A distanza di cinque anni da quella strage, soltanto un quinto dei polacchi crede che le circostanze della strage siano state davvero chiarite. Sono loro il nocciolo duro dell’elettorato del PiS che ha permesso al partito dei fratelli Kaczynski di disarcionare il partito di centro destra Piattaforma civica (Po) dell’ex-premier Tusk durante l’ultima tornata elettorale.

Ma adesso il falco del PiS, nominato ministro della Difesa dalla premier Beata Szydlo ha deciso di alzare il tiro. Prossima tappa il vertice dei membri del Patto Atlantico, in programma l’8 e 9 luglio 2016 proprio a Varsavia. Fino ad ora il ministro polacco si è mostrato fin troppo aggressivo nei confronti dei suoi alleati. A dicembre scorso infatti Macierewicz e i suoi fedelissimi si sono resi protagonisti in patria di un raid in un centro di controspionaggio affiliato alla NATO.

Poco importa, il governo polacco che farà gli onori di casa chiederà insieme ai paesi baltici al Segretario Generale Jens Stoltenberg una maggiore presenza militare nelle regioni al confine con la Russia. Varsavia non sembra per nulla interessata ad un mero potenziamento della forza di risposta rapida degli Alleati come discusso in occasione dell’ultimo summit NATO a Newport in Galles.

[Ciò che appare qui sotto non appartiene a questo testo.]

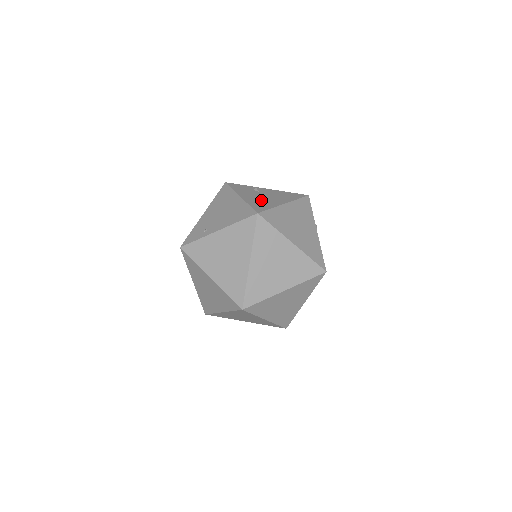
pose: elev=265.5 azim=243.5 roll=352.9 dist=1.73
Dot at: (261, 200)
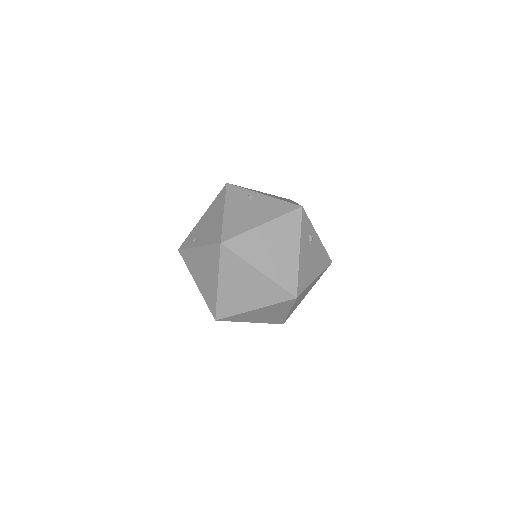
Dot at: (240, 218)
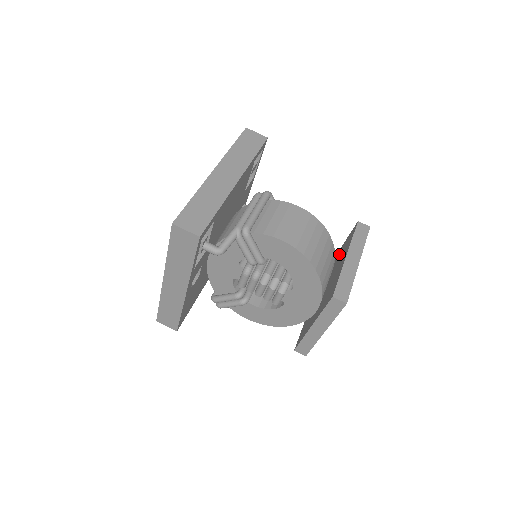
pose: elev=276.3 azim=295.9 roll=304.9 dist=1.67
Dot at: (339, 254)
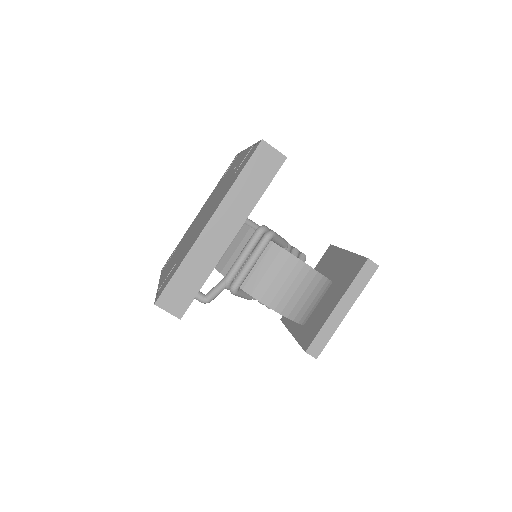
Dot at: (343, 266)
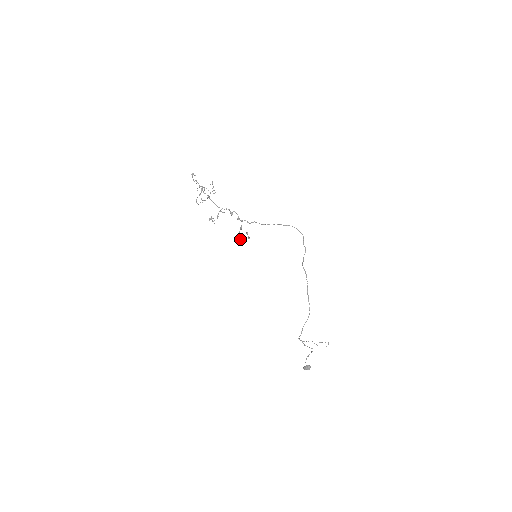
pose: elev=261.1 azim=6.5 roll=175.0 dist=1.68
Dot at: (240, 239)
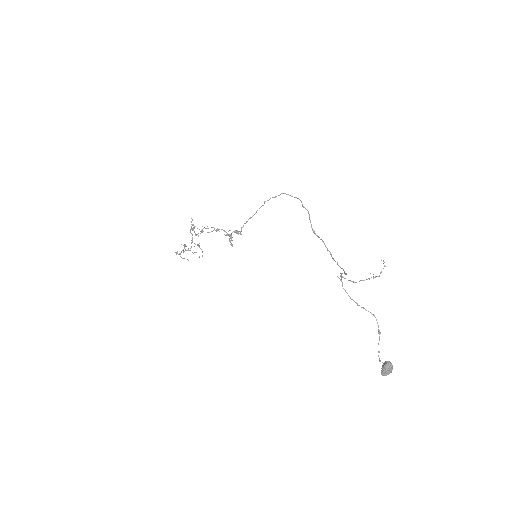
Dot at: (232, 244)
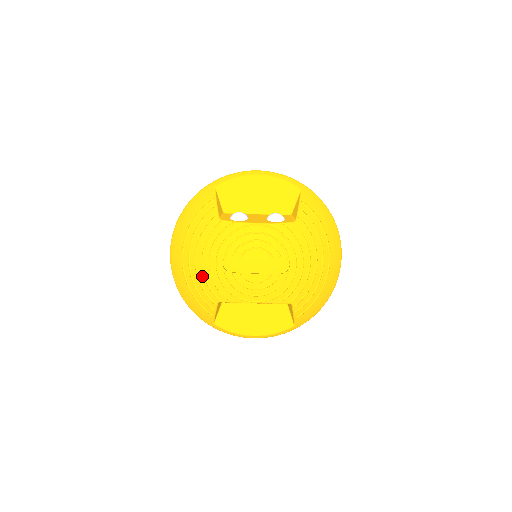
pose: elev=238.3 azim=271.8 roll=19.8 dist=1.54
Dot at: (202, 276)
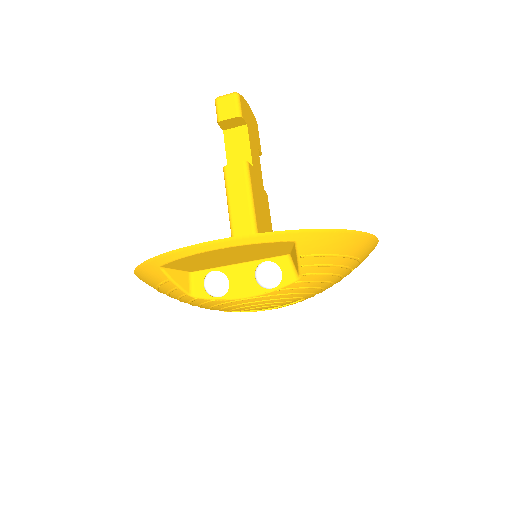
Dot at: occluded
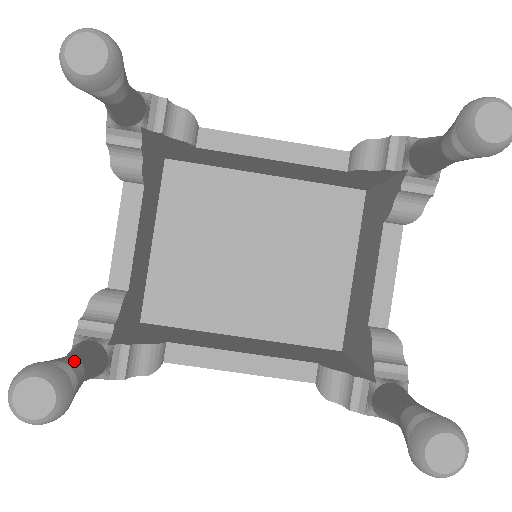
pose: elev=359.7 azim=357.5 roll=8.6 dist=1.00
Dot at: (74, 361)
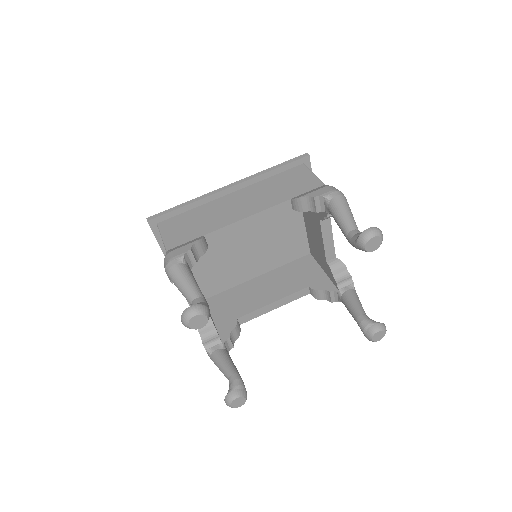
Dot at: (238, 381)
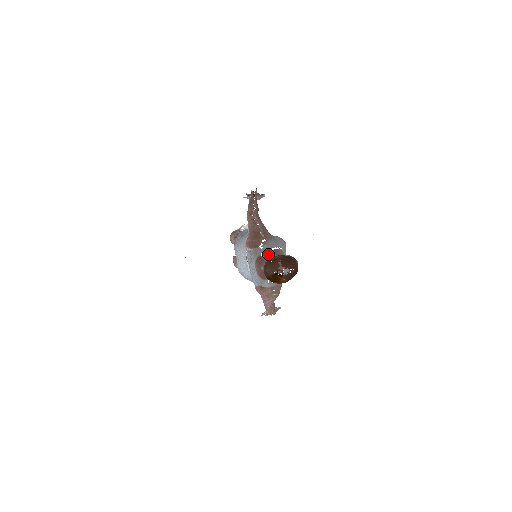
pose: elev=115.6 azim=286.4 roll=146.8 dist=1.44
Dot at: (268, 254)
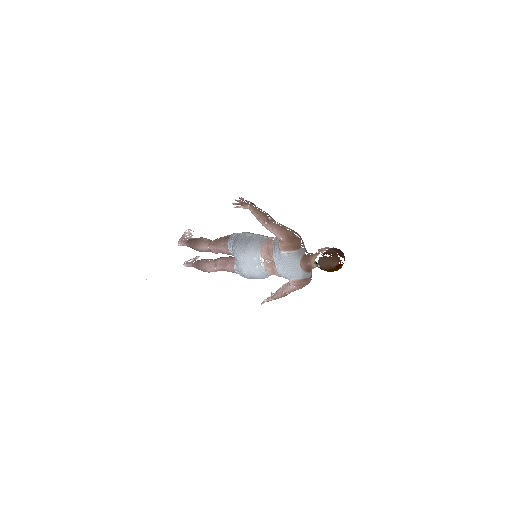
Dot at: (306, 251)
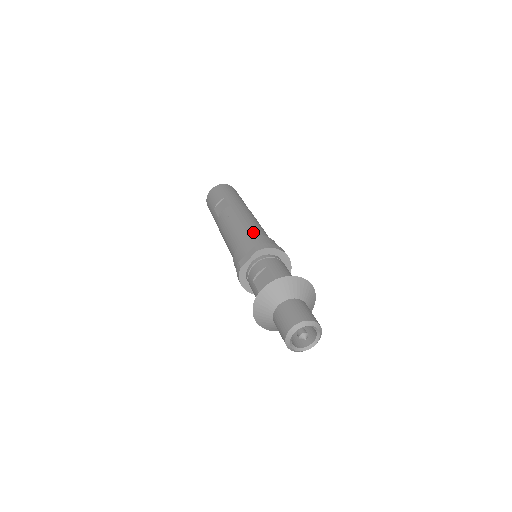
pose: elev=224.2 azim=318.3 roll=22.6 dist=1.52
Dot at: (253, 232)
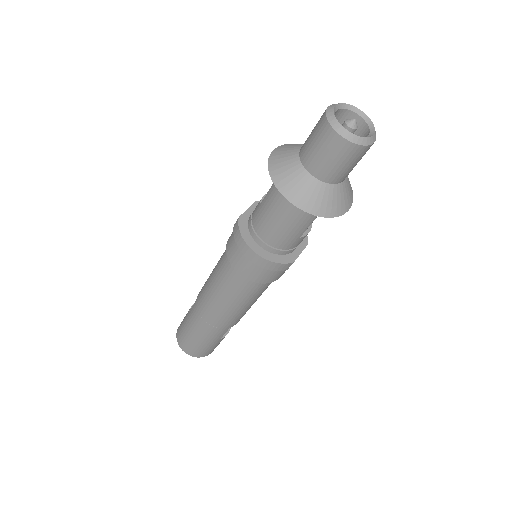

L’obiettivo e quello di mettere insieme 4 battaglioni composti almeno da un migliaio di soldati che si alternino a rotazione sui territori interessati. Stati Uniti, Germania e Gran Bretagna hanno già dato la loro disponibilità. Resta da capire l’impegno della Francia, indispettita per il mancato acquistato da parte della Polonia degli elicotteri Caracal, come era stato convenuto con l’Eliseo dal precedente governo Po. Pochi dubbi che il padrone di casa farà la voce grossa con i rappresentanti degli 27 paesi membri della NATO.